Sanofi was quick to respond, tweeting: “People of all races, religions and nationalities work at Sanofi every day to improve the lives of people around the world. While all pharmaceutical treatments have side effects, racism is not a known side effect of any Sanofi medication.” The post was shared by more than 67,000 people and received more than 180,000 likes, in addition to 5,900 comments on drug side effects and healthcare problems. Overall, Sanofi received support even from outside the pharma industry, and secured positive media coverage from outlets such as the BBC and The New York Times.

 

Topics

 

The mental health coverage mentioning pharma companies concerns these main issues:


The so-called opioid epidemic is an evergreen debate in the media. The dramatic increase in the use of opioid medications in the US and Canada began more than two decades ago, and by 2015, there were more than 50,000 annual deaths from opioid overdoses, more than the deaths from car accidents or guns.

Our sample of the coverage was dominated by the suggestion that opioid abuse is related to higher rates of depression, and by reports that schools prepare for overdoses. Some high schools, middle schools and even elementary schools are stockpiling Naloxone (under the brand name Narcan), a nasal spray used to block the effects from opioid overdose.

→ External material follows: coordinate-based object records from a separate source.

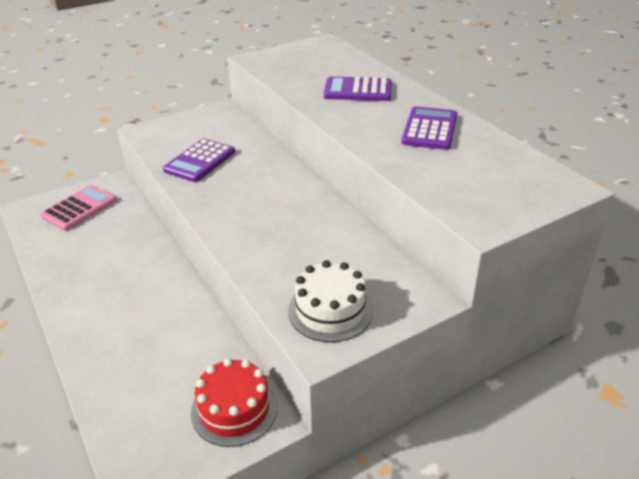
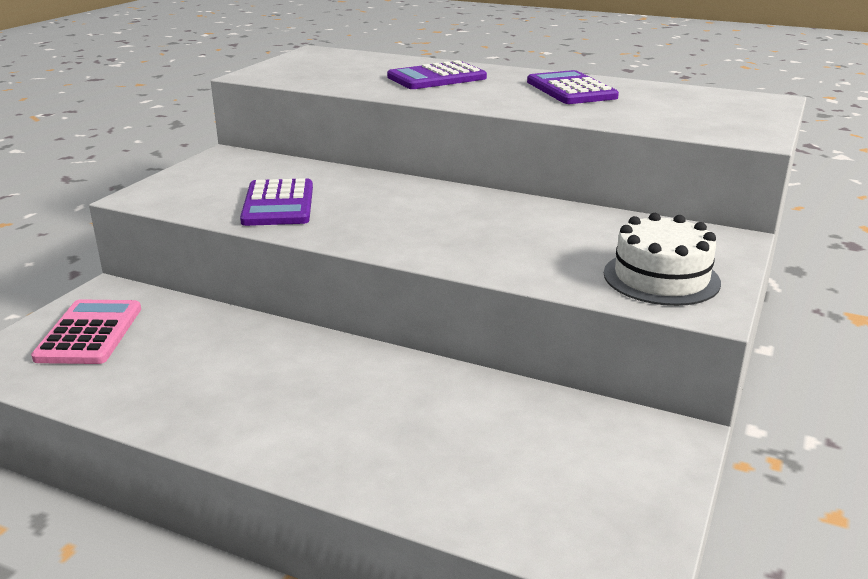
camera: 35 degrees left, 10 degrees down
red cake [191,358,278,447] -> none

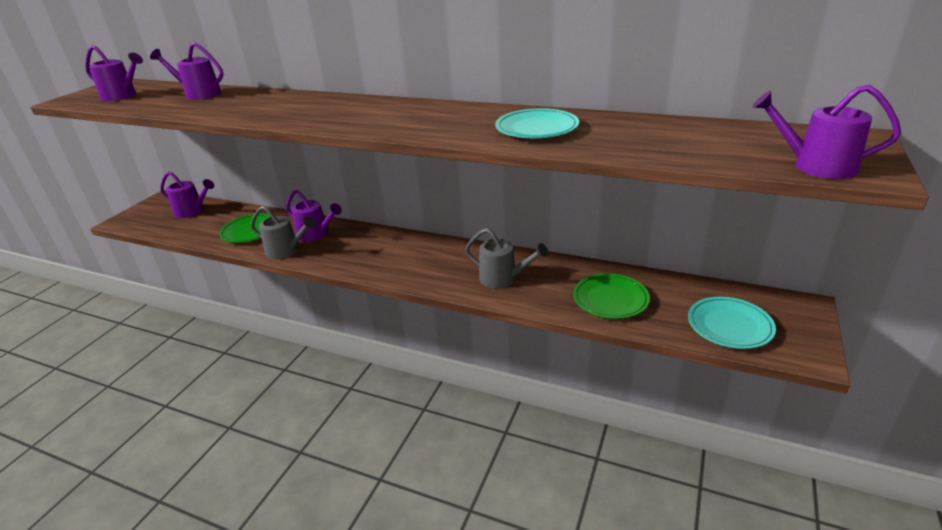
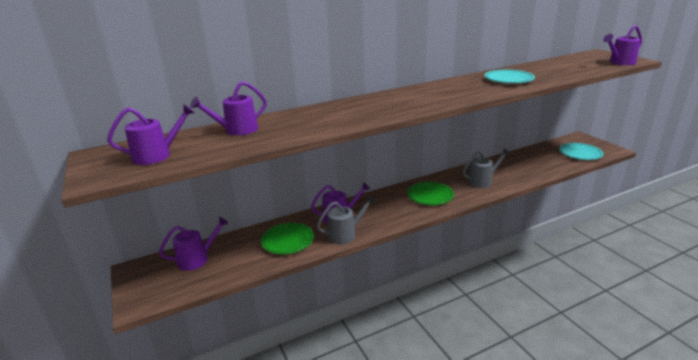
camera: 50 degrees left, 5 degrees down
green plate [573,273,650,319] -> green plate moved to [407,182,454,205]

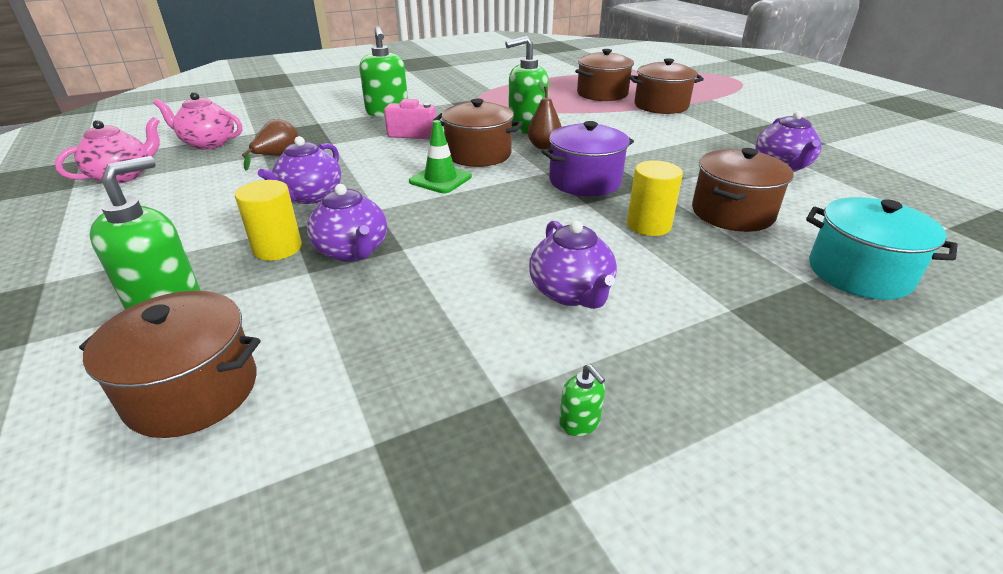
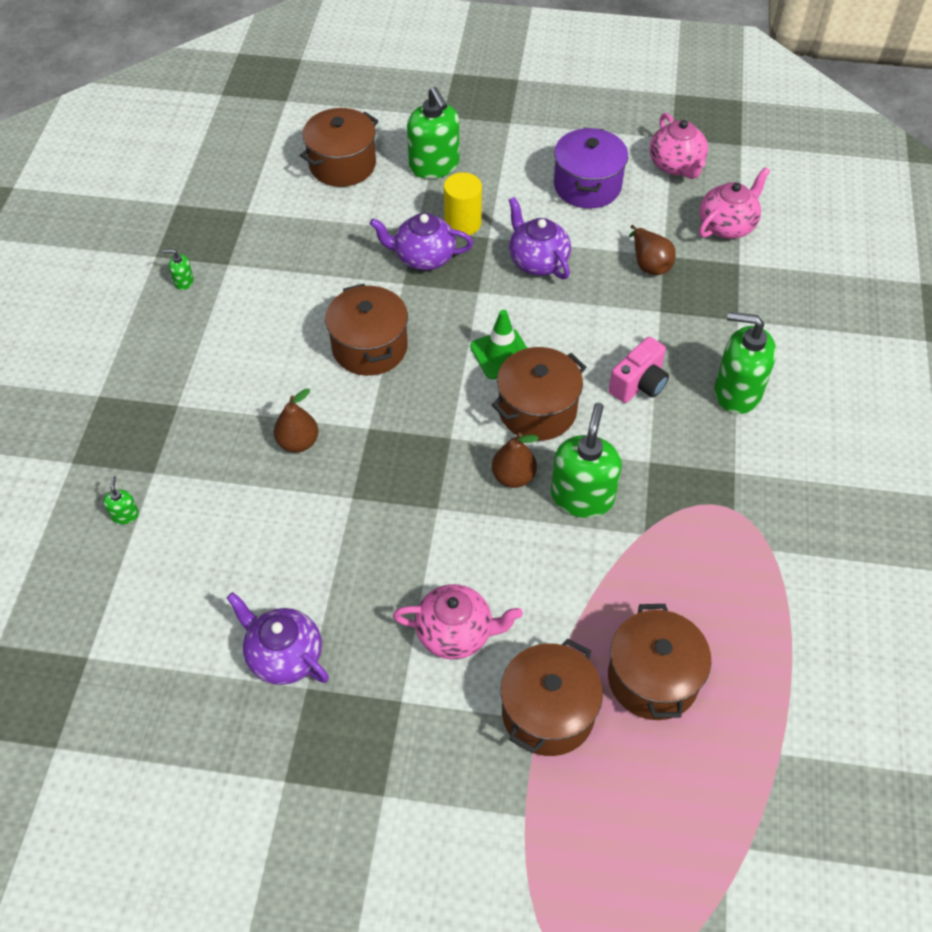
camera: 125 degrees right, 20 degrees up
purple teapot [529,221,617,309] -> none
purple pot [541,121,634,196] -> purple pot moved to [554,128,628,208]
yellow cylinder [627,160,683,236] -> brown pear [274,389,318,453]
brown pot [692,148,794,232] -> brown pot moved to [325,284,408,376]
turquoise pot [806,197,958,300] -> green soap dispenser [103,476,139,524]
none -> pink teapot [393,584,523,659]

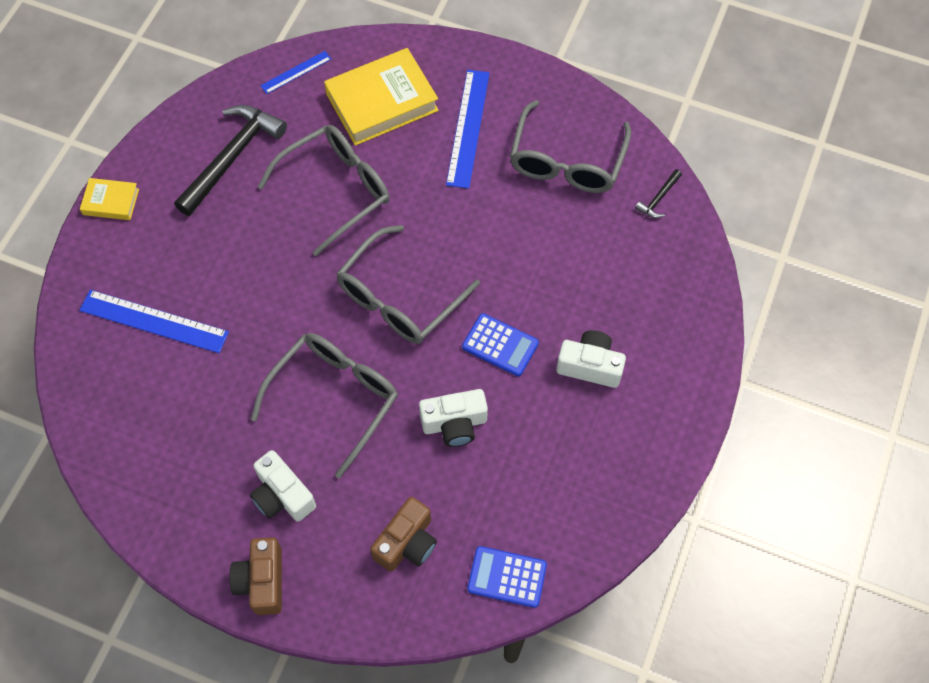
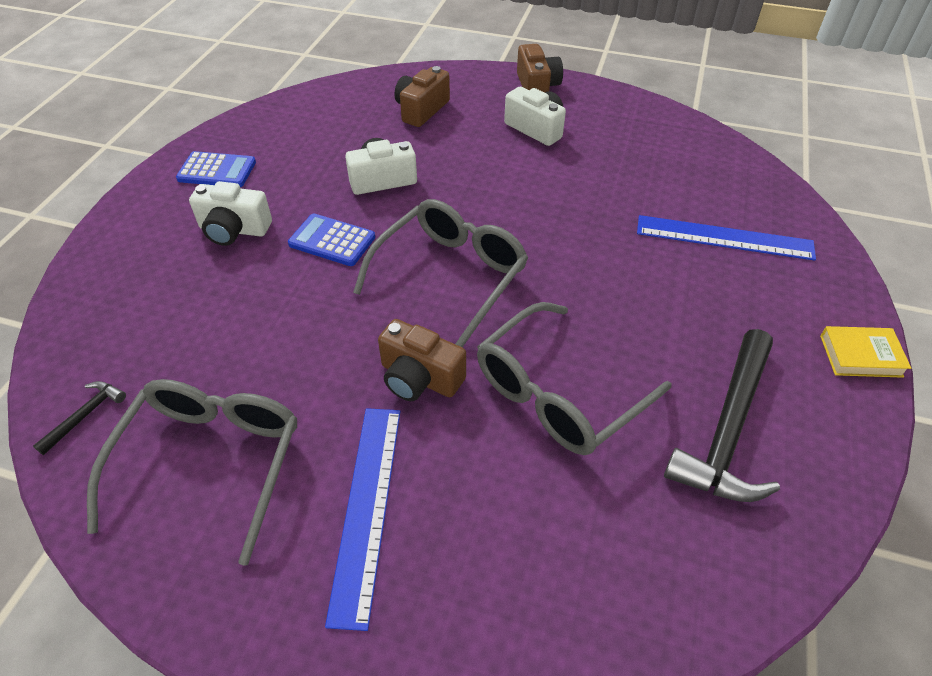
camera: 175 degrees right, 15 degrees down
grey glasses [251,333,398,478] -> none
blue ruler [260,51,331,94] -> none
yellow book [324,48,439,146] -> none
blue calculator [467,546,547,608] -> blue calculator moved to [176,151,256,187]
none -> brown camera [378,319,466,401]

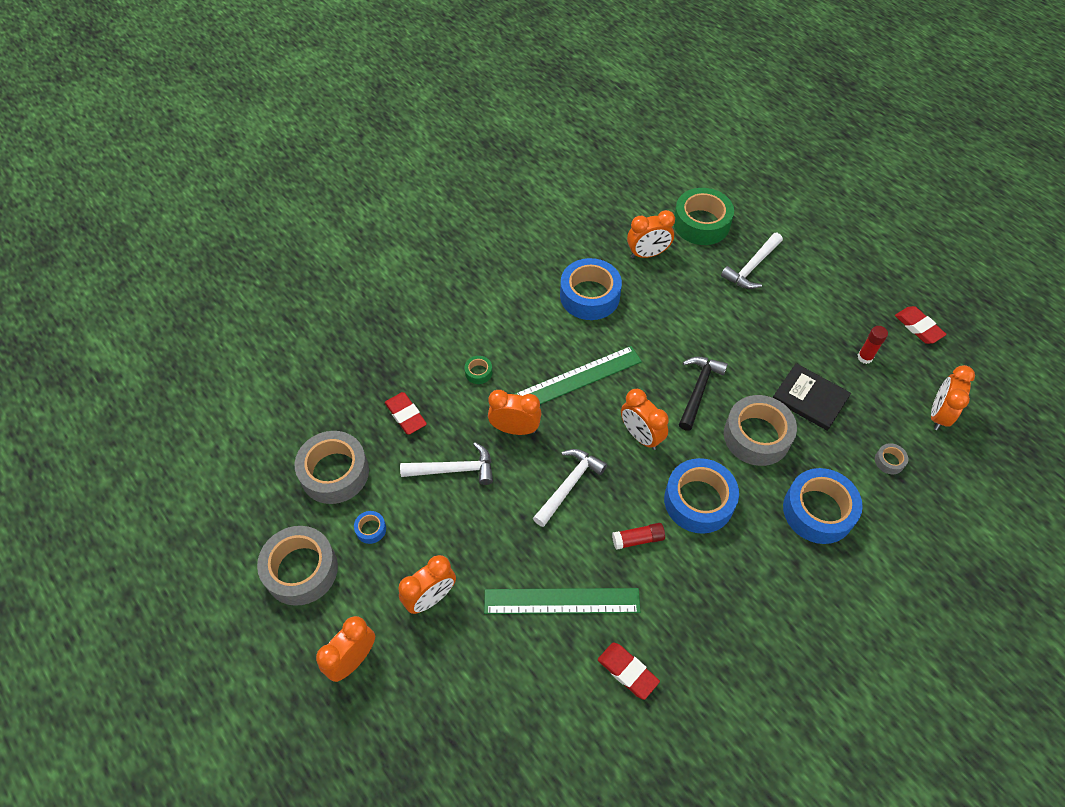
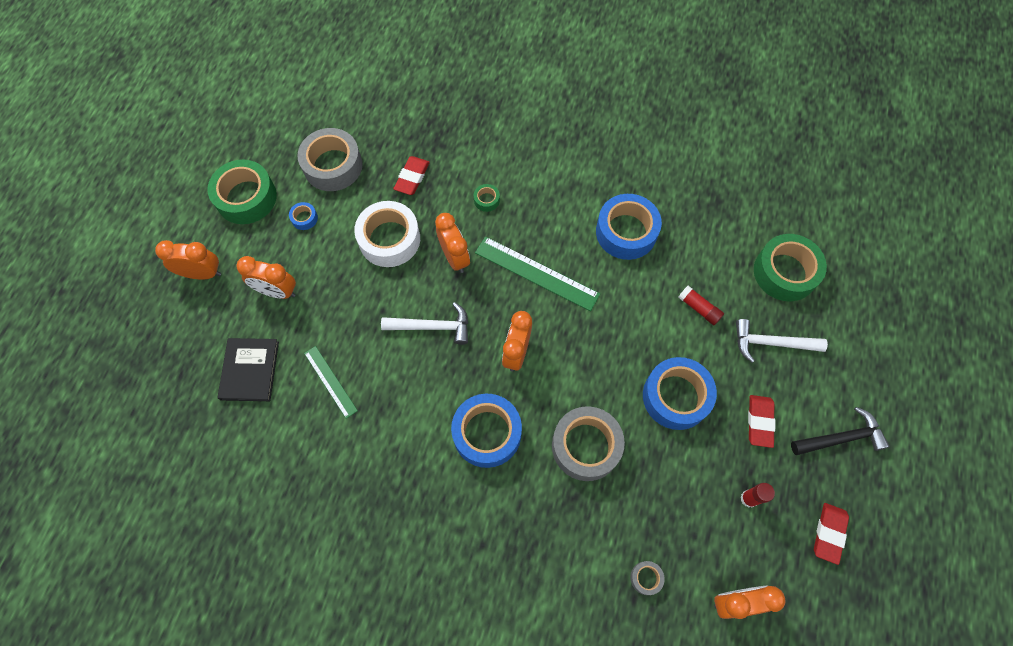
camera: 55 degrees right, 10 degrees up
grey tape [257,526,338,606] -> green tape [207,160,277,224]
white hammer [400,442,493,485] -> white tape [354,201,420,267]
green ruler [484,588,640,614] -> green ruler [304,346,358,419], size x0.60
red eraser [598,642,660,700] -> red eraser moved to [748,395,775,448]
red glue stick [612,523,665,550] -> red glue stick moved to [678,286,724,325]
orange clock [627,210,675,258] -> none
black hammer [679,357,728,431] -> black hammer moved to [791,407,890,455]
black book [773,363,851,431] -> black book moved to [217,338,279,401]
blue tape [783,468,863,544] -> blue tape moved to [643,357,717,430]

Depression was also discussed in light of a study on the impact of migraine on work productivity, conducted by Novartis and Healint, the developer of Migraine Buddy, a migraine tracking and research platform. The study found that there is an increase in anxiety and depression with higher migraine frequency among US migraine patients.

The obsessive-compulsive disorder (OCD) received attention also because of a new study – researchers from Yale School of Medicine and Penn State School of Medicine did an epidemiologic analysis concluding that the onset of the disorder may be temporally related to prior vaccinations. The results led to articles with titles such as “Vaccinated children are more likely to develop OCD”.

There were also some reports on new drugs under development. Purdue Pharma completed a Phase 1b dose-ranging study of a novel, potential first-in-class small molecule researched for its utility in insomnia associated with alcohol cessation, and the company is planning to initiate a Phase 2 proof-of-concept (POC) study.

Otsuka’s new sensor-enabled drug Abilify MyCite received Food and Drug Administration (FDA) approval in mental health conditions including schizophrenia and bipolar disorder. The medication became the first FDA-approved digital pill designed to ensure that patients take it as directed. Meanwhile, Sunovion received some bad news with FDA’s disapproval of dasotraline, a novel dual-acting dopamine and norepinephrine reuptake inhibitor (DNRI) for the treatment of attention-deficit hyperactivity disorder (ADHD).

Of course, the coverage of these topics which didn’t mention the developments in the pharma world was much more extensive. PR professionals in the industry should take note and put in an effort to position their companies as thought leaders on mental health issues. Launching campaigns and navigating the social media environment is just the beginning. The increasing liveliness of the debate creates excellent conditions for new commentators to bring in some fresh insights and establish themselves as influencers.

Pharma spokespeople could learn a lot by the manner in which conversations about mental health are driven, notably by celebrities. Demonstrating a genuine interest and understanding, and stripping off the industry’s usual corporate voice, could go a long way in reaching the many people involved in the discussion. With this in mind, the communication strategies of pharmaceutical companies would certainly benefit from the application of robust  PR measurement programmes.